### Dataset excerpts
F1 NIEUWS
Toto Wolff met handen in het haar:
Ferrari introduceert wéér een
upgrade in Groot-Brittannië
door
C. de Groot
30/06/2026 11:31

---

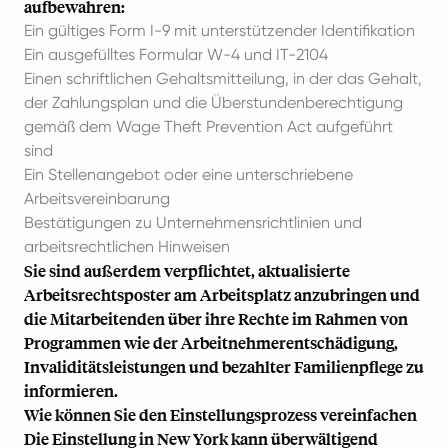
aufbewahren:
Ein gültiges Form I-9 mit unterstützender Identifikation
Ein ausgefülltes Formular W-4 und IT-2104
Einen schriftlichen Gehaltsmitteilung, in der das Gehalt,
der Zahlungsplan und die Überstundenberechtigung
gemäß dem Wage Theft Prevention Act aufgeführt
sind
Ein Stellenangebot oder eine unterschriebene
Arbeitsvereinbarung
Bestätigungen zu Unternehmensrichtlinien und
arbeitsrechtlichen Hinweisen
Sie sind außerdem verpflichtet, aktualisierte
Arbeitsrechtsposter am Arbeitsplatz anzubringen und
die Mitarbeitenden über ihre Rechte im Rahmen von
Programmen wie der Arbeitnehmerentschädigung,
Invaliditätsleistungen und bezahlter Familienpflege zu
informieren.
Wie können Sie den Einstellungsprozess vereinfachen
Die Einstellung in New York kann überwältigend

### Aim of the task
Return, word for word, the lines of the data above from the line with "gemäß dem Wage" through the line with "Die Einstellung in", inclusive.

### Solution
gemäß dem Wage Theft Prevention Act aufgeführt
sind
Ein Stellenangebot oder eine unterschriebene
Arbeitsvereinbarung
Bestätigungen zu Unternehmensrichtlinien und
arbeitsrechtlichen Hinweisen
Sie sind außerdem verpflichtet, aktualisierte
Arbeitsrechtsposter am Arbeitsplatz anzubringen und
die Mitarbeitenden über ihre Rechte im Rahmen von
Programmen wie der Arbeitnehmerentschädigung,
Invaliditätsleistungen und bezahlter Familienpflege zu
informieren.
Wie können Sie den Einstellungsprozess vereinfachen
Die Einstellung in New York kann überwältigend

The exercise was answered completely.